(Records from a data source)
+-------+
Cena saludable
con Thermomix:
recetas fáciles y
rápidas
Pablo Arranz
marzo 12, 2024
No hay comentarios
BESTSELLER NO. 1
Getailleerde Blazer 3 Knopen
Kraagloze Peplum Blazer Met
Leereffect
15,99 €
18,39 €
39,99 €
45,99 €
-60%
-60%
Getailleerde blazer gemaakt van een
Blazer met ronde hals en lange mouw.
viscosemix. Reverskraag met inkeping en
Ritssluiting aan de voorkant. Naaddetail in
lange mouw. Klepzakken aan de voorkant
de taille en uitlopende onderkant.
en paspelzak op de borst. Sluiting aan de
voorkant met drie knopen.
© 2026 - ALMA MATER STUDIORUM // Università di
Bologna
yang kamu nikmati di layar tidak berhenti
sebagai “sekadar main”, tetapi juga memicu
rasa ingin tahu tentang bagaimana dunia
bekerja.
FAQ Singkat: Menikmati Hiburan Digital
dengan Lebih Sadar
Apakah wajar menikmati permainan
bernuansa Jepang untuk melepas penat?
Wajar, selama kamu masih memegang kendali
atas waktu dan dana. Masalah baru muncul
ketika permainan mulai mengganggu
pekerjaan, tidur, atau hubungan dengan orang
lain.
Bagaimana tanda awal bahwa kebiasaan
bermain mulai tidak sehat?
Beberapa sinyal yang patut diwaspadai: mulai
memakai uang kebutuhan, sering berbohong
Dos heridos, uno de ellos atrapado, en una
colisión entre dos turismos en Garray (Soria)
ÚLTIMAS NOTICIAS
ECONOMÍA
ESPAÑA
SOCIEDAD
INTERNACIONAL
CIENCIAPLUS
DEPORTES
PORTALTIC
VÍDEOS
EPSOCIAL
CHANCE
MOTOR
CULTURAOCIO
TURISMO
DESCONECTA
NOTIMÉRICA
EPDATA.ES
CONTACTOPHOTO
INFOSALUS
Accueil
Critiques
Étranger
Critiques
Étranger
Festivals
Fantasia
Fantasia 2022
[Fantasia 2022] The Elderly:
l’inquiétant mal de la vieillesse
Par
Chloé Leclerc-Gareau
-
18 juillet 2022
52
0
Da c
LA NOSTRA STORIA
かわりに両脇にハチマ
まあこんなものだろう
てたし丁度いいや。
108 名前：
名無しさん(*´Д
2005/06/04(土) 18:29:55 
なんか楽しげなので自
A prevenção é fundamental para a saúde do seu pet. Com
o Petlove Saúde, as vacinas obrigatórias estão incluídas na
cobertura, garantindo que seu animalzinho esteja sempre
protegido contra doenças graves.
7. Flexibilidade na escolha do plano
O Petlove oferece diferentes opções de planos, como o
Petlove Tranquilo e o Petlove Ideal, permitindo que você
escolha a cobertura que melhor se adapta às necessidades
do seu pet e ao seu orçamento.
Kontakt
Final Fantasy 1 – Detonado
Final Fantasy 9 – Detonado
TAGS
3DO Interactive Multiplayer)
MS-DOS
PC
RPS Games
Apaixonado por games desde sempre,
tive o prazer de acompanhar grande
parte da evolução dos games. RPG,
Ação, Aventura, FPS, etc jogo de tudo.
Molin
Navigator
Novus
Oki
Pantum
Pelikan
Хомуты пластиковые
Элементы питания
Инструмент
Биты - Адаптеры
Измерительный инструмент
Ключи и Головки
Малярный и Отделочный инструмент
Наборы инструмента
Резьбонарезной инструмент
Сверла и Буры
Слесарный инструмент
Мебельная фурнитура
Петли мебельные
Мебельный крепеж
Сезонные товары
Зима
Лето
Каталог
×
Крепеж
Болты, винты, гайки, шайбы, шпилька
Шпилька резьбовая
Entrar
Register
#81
+-------+
Exercise directions:
Your answer should be every line above that contains the word "sempre".

Reply:
cobertura, garantindo que seu animalzinho esteja sempre
Apaixonado por games desde sempre,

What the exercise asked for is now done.